_文書抜粋_:
>>>

『パイレーツ・オブ・カリビアン デッドマンズ・チェスト』
Jack is Back!
Part2はPart1を超えない、のジンクスを重々承知の上で、「それでも船長がみたい!」と言わせるだけの魅力をもつ”キャプテン・ジャック・スパロウとその仲間たち(笑)”が帰ってきました。
ジェットコースタームービーというか、ごろごろ転がり、上下にゆさぶり、必死の大脱走と、次々に繰り出すアトラクションでPart2の宿命を乗り切った、という印象は否めませんが、おなじみのキャラクターたちを掘り下げて、お約束のストーリー展開と上手く絡めたところは、結構良く出来ていると思います。
出だしはダークな感じで、カラスに目玉をつつかれる海賊のシーンとか、思わず「レーティングいくつだっけ?」と思ってしまいましたが、期待を裏切らない船長の登場シーンで一気に緊張が解けて、新たなる冒険が始まったなあと感慨ひとしお。

<<<

_理解度チェック_:
[1] 映画評のうち、「Part2はPart1を超え」で始まり「構良く出来ていると思います。」まで続く部分を、一字一句そのまま書き写してください。
[2] 映画評で、次々に繰り出すアトラクションとして挙げられているものは何ですか？すべて書き出してください。
[3] 映画評で、出だしの場面で海賊の目玉をつついているのは何ですか？
映画評の記述だけを手がかりにしてください。

_提供情報_:
>>>

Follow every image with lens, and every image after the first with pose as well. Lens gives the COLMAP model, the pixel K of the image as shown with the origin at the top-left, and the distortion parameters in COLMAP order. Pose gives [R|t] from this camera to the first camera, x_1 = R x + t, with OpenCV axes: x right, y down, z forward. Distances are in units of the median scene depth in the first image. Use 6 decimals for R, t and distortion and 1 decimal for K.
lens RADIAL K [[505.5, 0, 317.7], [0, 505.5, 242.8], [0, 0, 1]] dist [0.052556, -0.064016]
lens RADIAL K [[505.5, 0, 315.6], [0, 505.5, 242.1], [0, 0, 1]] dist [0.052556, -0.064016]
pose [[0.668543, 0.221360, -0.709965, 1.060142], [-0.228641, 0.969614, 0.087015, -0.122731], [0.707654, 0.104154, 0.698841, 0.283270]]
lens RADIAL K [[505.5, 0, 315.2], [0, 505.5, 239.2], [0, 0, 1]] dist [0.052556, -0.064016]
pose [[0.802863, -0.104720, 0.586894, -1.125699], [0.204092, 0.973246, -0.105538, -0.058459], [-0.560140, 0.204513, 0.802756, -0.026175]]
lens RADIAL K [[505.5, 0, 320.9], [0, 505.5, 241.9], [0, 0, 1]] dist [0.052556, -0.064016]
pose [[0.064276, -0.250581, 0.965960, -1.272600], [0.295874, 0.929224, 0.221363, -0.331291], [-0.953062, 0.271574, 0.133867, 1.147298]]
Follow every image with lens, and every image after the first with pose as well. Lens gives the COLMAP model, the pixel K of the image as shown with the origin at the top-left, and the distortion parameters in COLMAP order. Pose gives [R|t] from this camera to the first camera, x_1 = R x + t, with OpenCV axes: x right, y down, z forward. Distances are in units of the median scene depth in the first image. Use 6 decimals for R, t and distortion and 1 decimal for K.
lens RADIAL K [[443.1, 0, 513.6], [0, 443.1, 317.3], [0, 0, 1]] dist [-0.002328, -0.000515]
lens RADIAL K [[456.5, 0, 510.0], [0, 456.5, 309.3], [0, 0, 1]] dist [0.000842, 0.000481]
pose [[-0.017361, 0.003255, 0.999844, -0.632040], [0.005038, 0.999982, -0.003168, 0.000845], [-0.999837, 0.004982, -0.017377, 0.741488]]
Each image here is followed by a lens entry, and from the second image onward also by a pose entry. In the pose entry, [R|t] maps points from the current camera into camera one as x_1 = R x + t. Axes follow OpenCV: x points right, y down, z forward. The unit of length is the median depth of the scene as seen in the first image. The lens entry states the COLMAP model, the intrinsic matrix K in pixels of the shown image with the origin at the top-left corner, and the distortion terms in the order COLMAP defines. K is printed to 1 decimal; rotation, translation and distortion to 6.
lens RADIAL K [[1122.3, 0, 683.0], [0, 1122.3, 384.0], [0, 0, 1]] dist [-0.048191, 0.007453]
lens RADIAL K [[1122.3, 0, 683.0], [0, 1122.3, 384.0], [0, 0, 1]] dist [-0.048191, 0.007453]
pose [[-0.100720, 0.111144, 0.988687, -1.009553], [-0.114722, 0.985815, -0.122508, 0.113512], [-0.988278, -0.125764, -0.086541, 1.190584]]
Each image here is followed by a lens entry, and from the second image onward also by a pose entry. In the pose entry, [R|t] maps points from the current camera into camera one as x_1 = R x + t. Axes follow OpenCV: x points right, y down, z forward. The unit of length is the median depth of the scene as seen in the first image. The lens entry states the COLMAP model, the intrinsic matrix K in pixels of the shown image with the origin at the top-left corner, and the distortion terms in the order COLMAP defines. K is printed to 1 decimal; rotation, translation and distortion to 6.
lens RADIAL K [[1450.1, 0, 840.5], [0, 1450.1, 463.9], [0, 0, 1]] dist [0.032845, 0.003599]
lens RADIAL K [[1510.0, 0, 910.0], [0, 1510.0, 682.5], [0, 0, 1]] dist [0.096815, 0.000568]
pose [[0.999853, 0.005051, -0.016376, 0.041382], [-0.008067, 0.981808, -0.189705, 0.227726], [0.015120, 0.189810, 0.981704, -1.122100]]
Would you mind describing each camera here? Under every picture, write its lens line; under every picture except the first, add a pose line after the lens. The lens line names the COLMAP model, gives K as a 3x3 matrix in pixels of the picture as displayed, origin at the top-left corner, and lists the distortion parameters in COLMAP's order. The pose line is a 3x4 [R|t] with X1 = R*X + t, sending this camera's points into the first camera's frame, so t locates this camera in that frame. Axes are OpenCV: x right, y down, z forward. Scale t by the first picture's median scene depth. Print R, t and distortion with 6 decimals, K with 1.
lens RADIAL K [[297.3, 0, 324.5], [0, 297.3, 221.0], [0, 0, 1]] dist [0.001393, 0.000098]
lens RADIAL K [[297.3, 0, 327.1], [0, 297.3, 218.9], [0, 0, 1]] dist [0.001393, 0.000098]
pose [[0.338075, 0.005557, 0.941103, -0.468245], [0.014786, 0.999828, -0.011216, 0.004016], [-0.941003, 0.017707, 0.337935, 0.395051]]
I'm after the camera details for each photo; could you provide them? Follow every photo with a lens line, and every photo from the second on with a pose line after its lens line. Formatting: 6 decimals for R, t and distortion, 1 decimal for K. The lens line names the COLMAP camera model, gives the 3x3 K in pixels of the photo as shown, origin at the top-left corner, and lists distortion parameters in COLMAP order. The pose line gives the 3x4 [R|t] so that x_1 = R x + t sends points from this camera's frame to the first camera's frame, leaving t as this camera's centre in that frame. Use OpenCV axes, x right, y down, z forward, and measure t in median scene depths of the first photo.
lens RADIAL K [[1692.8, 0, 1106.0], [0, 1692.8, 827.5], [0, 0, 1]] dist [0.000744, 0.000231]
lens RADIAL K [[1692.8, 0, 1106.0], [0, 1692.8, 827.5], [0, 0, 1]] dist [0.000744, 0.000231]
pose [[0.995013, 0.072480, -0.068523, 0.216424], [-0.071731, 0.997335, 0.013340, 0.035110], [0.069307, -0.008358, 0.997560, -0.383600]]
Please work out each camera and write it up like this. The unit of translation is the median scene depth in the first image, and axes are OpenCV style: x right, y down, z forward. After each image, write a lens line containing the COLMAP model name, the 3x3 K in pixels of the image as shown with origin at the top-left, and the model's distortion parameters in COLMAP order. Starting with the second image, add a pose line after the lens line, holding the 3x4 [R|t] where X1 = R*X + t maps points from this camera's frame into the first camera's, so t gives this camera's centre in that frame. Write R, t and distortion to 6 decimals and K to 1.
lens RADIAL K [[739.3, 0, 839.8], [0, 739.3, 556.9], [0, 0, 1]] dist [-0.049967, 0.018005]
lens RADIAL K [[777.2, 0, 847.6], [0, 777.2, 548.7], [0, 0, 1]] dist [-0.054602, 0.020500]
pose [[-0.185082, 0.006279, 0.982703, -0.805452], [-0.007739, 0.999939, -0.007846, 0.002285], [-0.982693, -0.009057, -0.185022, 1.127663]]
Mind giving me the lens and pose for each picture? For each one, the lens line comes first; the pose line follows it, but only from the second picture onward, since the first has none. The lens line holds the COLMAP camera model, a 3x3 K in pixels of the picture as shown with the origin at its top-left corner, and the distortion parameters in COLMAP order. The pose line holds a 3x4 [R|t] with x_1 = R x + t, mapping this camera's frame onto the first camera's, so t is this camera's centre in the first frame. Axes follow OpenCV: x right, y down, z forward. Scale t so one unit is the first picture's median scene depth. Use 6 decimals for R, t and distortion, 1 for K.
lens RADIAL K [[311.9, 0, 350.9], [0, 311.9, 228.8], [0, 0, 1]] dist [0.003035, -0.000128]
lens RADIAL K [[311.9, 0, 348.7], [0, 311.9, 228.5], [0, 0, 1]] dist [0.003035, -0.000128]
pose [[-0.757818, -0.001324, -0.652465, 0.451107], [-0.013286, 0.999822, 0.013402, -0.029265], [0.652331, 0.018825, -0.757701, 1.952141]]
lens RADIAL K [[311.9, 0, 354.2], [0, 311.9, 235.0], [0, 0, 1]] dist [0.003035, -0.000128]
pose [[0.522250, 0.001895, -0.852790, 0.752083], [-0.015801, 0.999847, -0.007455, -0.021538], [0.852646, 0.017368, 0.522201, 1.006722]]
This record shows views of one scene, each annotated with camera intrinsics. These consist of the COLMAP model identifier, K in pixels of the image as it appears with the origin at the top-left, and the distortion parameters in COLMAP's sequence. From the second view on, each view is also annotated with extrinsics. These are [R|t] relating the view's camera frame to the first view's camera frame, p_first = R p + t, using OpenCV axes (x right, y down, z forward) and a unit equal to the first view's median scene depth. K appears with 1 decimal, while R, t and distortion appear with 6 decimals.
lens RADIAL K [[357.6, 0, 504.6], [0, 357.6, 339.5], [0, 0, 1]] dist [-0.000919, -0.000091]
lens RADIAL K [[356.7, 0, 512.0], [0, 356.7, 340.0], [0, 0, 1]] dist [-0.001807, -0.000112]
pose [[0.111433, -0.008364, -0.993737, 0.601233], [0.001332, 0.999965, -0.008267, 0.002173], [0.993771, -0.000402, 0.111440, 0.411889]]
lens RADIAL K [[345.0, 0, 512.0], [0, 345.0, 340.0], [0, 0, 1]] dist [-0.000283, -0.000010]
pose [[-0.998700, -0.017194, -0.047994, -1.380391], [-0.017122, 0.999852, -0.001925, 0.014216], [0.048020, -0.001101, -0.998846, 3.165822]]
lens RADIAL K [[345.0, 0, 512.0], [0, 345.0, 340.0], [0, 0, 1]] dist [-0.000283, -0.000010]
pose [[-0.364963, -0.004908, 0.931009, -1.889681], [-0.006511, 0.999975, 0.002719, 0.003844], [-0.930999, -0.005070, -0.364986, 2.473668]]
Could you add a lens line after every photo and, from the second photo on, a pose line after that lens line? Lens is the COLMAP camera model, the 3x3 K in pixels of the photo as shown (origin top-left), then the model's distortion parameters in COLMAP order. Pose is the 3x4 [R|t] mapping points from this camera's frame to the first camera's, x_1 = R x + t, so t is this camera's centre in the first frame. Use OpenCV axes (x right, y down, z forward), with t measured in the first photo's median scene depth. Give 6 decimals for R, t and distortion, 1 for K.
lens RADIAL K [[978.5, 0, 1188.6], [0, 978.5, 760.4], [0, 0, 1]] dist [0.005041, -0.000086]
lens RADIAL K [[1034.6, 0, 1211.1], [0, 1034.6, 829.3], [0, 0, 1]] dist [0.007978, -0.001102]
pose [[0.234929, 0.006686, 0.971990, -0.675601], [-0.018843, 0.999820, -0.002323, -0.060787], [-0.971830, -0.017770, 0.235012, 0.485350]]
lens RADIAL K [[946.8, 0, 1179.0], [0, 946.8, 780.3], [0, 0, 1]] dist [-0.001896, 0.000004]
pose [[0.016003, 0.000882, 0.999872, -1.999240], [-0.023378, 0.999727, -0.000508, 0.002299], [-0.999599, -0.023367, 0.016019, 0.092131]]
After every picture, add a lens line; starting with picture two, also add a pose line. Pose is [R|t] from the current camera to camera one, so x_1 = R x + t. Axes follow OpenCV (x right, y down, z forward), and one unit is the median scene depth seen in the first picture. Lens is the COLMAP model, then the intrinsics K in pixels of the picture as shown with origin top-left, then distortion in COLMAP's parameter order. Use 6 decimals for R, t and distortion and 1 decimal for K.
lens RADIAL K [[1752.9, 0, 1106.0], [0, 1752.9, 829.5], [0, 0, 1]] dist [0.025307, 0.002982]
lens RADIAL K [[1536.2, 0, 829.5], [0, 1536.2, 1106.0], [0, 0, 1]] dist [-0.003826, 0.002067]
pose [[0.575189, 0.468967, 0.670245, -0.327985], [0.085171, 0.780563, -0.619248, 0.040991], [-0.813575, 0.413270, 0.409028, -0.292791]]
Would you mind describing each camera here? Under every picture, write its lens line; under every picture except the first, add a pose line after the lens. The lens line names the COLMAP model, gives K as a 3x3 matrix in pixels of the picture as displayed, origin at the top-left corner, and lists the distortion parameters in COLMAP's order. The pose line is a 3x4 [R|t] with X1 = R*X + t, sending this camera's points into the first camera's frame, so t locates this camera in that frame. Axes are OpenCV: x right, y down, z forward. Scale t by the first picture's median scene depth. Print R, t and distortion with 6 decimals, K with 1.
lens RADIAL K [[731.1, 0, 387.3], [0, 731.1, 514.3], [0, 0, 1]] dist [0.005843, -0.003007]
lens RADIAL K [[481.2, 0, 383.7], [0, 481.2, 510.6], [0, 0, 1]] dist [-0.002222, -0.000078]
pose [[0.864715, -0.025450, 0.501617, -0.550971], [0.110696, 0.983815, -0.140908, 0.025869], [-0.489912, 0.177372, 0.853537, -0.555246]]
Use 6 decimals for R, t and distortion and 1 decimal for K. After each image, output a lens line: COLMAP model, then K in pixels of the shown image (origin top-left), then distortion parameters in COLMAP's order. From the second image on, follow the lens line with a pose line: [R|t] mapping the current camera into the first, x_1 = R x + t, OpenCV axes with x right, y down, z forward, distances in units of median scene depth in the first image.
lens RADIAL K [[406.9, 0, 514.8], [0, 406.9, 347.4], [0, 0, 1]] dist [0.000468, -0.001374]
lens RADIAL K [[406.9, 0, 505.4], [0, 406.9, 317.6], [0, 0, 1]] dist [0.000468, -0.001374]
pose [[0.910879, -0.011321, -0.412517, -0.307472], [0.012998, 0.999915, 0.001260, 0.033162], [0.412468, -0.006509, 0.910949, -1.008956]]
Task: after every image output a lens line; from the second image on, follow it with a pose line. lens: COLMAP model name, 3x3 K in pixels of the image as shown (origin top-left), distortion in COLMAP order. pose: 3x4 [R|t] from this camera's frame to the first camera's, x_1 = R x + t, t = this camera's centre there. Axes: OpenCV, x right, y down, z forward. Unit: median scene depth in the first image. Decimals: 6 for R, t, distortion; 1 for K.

<<<

_各問の解答_:
[1]
Part2はPart1を超えない、のジンクスを重々承知の上で、「それでも船長がみたい!」と言わせるだけの魅力をもつ”キャプテン・ジャック・スパロウとその仲間たち(笑)”が帰ってきました。
ジェットコースタームービーというか、ごろごろ転がり、上下にゆさぶり、必死の大脱走と、次々に繰り出すアトラクションでPart2の宿命を乗り切った、という印象は否めませんが、おなじみのキャラクターたちを掘り下げて、お約束のストーリー展開と上手く絡めたところは、結構良く出来ていると思います。

[2]
ごろごろ転がり
上下にゆさぶり
必死の大脱走

[3] カラス